Illustrated Companion to the Latin Dictionary/Camara

This article incorporates text from a publication now in the public domain: Rich, Anthony (1849). The illustrated companion to the Latin dictionary, and Greek lexicon. p. vi. OCLC 894670115. https://archive.org/details/illustratedcompa00rich. 

CAM'ARA or CAM'ERA (καμάρα). Strictly speaking, is a Greek word adopted into the Latin language (Cic. Q. Fr. iii. 1. 1. Pallad. i. 13. 1.), and used by the Roman architects to designate the vaulted ceiling of a chamber, when constructed in wood and plaster (Vitruv. vii. 3. cf. Propert. iii. 2. 10.), instead of a regular arch of brickwork or masonry formed of regular intrados and voussoirs. This constitutes the real distinction between the terms camara and fornix; but the former was also transferred in a more general sense to any kind of apartment or building which had a vaulted ceiling. It contains the elements of our word chamber, through the modern Italian camara, their ordinary expression for a room of any kind.

2. Camera vitrea. A vaulted ceiling, of which the surface was lined with plates of glass. Plin. H. N. xxxvi. 64. Compare Stat. Sylv. i. 3. 53. and i. 5. 42.

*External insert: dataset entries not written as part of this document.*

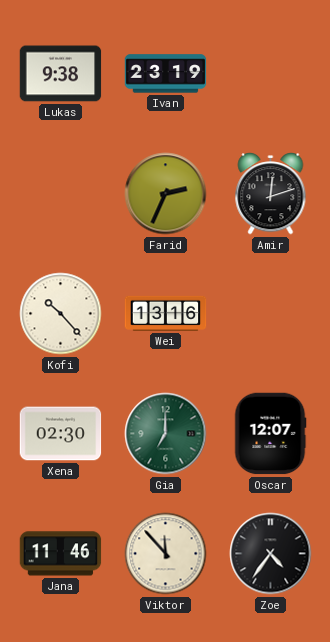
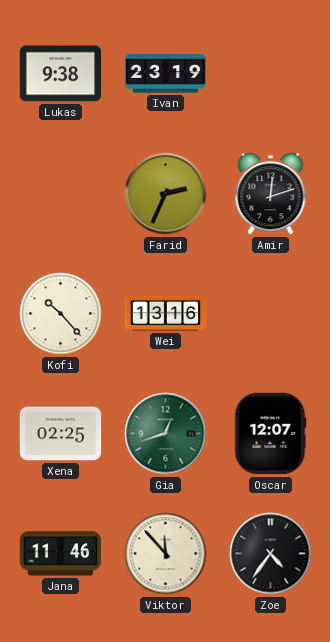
Xena: 02:30 -> 02:25
Gia: 7:00 -> 12:42
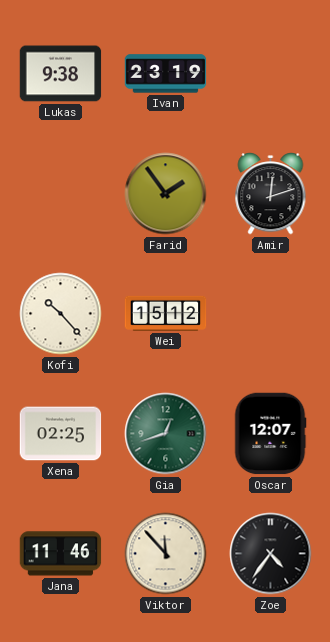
Farid: 2:34 -> 1:54
Wei: 13:16 -> 15:12
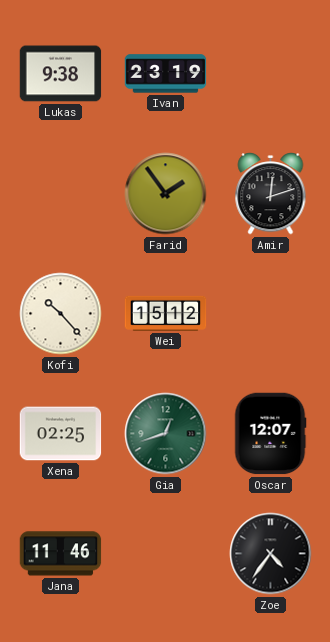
Viktor: 11:53 -> none
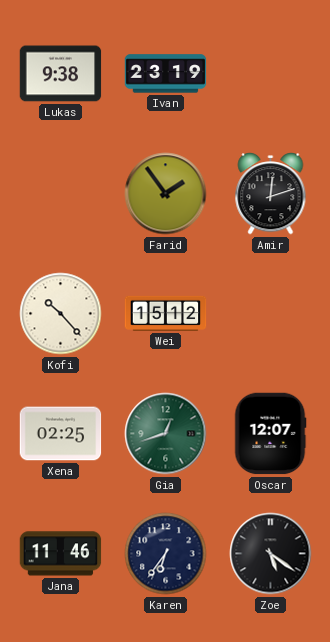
Karen: none -> 6:36
Zoe: 4:36 -> 5:21
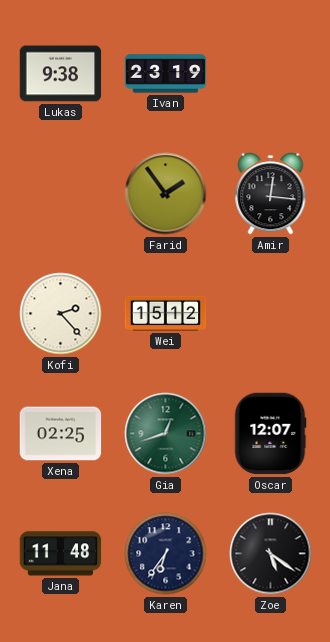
Amir: 12:12 -> 12:16
Kofi: 10:23 -> 2:23
Jana: 11:46 -> 11:48
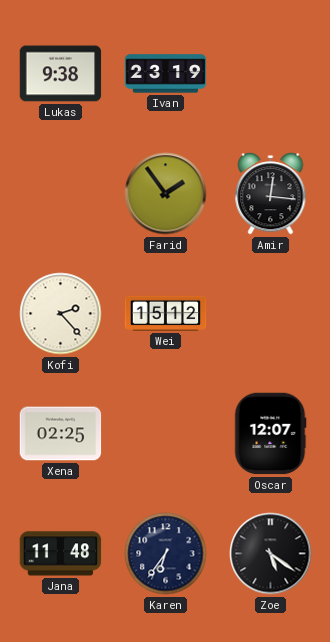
Gia: 12:42 -> none
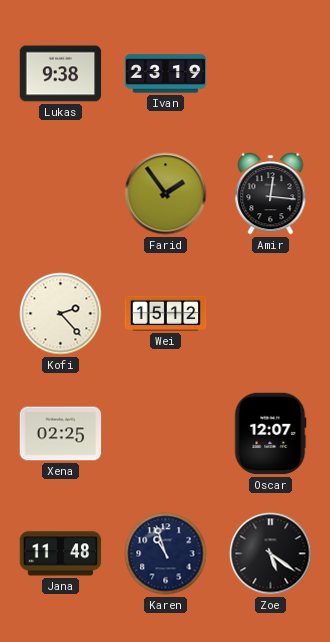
Karen: 6:36 -> 10:57
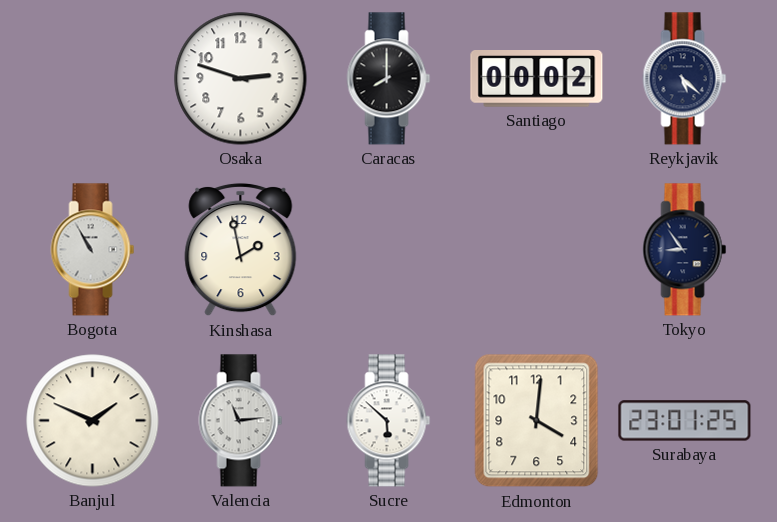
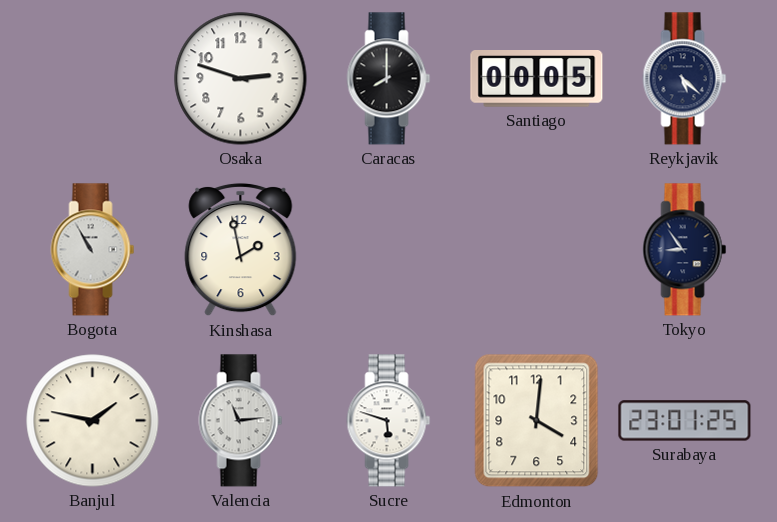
Santiago: 00:02 -> 00:05
Banjul: 1:49 -> 1:47
Sucre: 5:52 -> 5:48
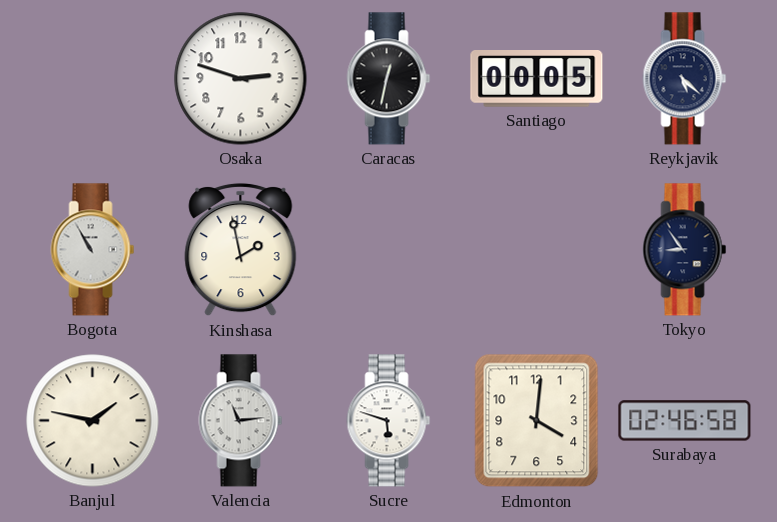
Caracas: 8:00 -> 12:32
Surabaya: 23:01 -> 02:46
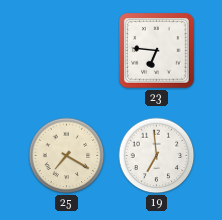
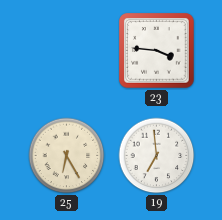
23: 6:46 -> 3:46
25: 7:20 -> 6:25
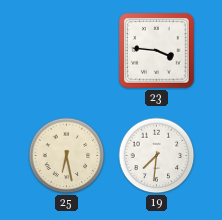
25: 6:25 -> 6:28
19: 6:59 -> 7:31
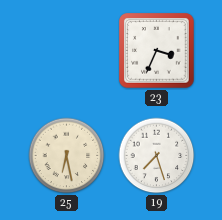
23: 3:46 -> 3:34
19: 7:31 -> 7:27
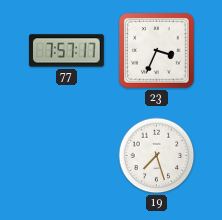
77: none -> 7:57
25: 6:28 -> none
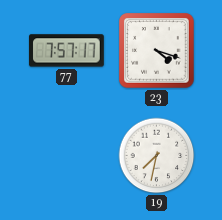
23: 3:34 -> 4:18
19: 7:27 -> 7:32
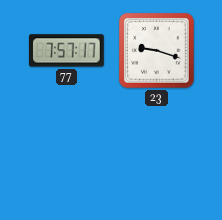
23: 4:18 -> 9:18
19: 7:32 -> none
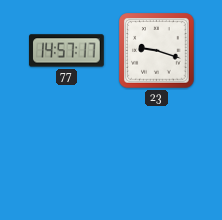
77: 7:57 -> 14:57
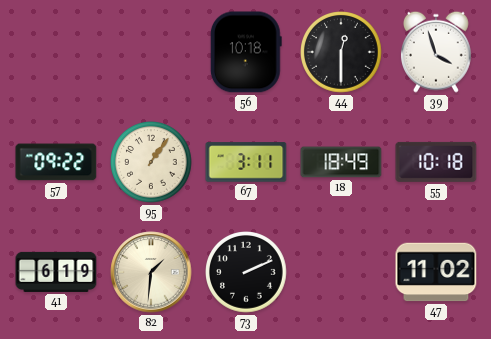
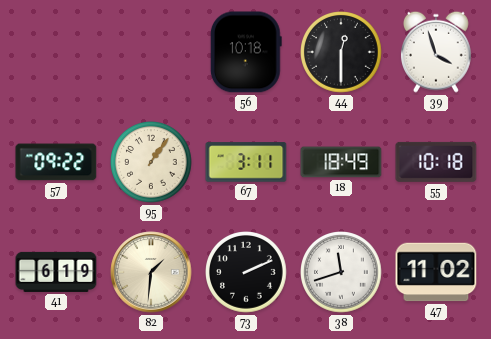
38: none -> 11:42
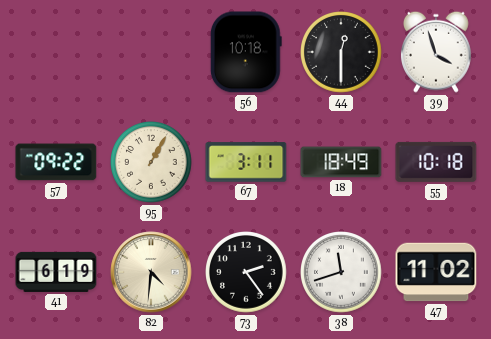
95: 1:06 -> 1:05
82: 1:31 -> 4:31
73: 2:11 -> 2:24
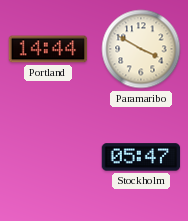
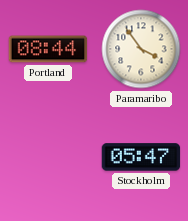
Portland: 14:44 -> 08:44
Paramaribo: 3:50 -> 3:54
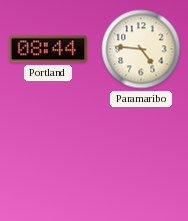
Paramaribo: 3:54 -> 4:46
Stockholm: 05:47 -> none
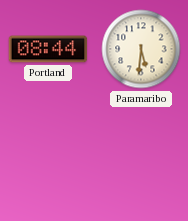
Paramaribo: 4:46 -> 5:31
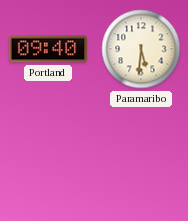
Portland: 08:44 -> 09:40
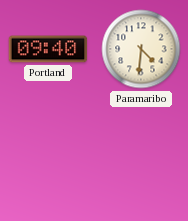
Paramaribo: 5:31 -> 4:31
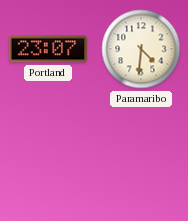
Portland: 09:40 -> 23:07
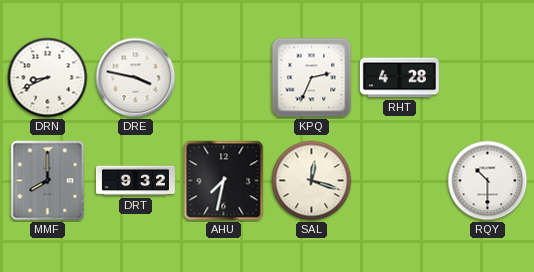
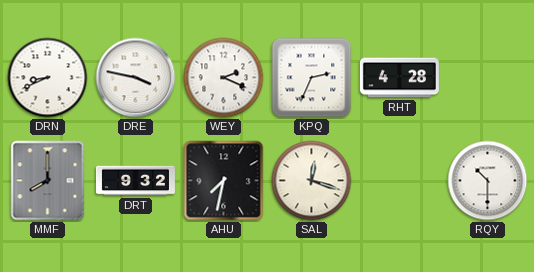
WEY: none -> 2:19
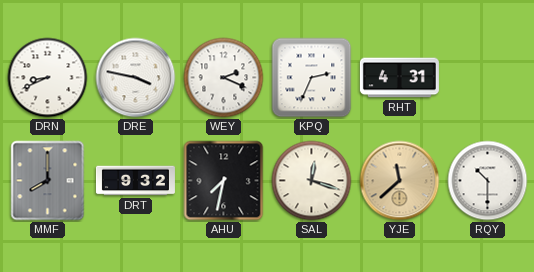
RHT: 4:28 -> 4:31
YJE: none -> 11:38
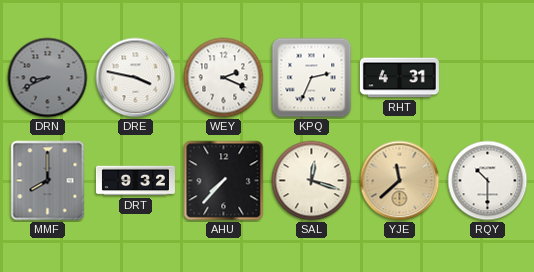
DRN dial: white -> grey
AHU: 7:32 -> 7:37
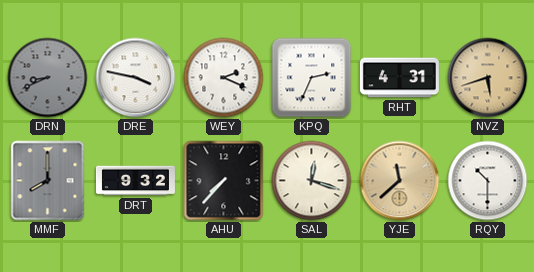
NVZ: none -> 5:42
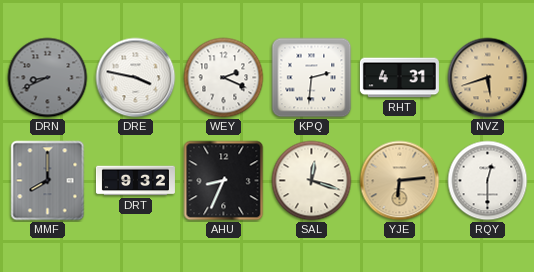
KPQ: 2:34 -> 2:31
AHU: 7:37 -> 8:34
YJE: 11:38 -> 6:14
RQY: 10:30 -> 12:30
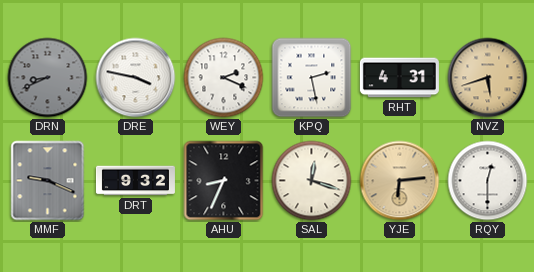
KPQ: 2:31 -> 2:28
MMF: 8:00 -> 9:19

3. A small vessel used by the Greek pirates, capable of containing from twenty-five to thirty men. It was of a very peculiar construction, being made sharp fore and aft, but round, large, and full in the centre or midship, with the ribs rising upwards from the water, and converging together, so as to form a sort of roof over the vessel, from which peculiarity its name was derived. (Strabo, xi. 2. 12. Tac. Hist. iii. 47. Aul. Gell. x. 25. 3.) An old engraving by F. Huiis after the elder Brengel, and published by Jal (Archéologie Navale, vol. ii. p. 255.), exhibits the stern of a vessel constructed in the manner described, and probably preserves a trace of the ancient camara.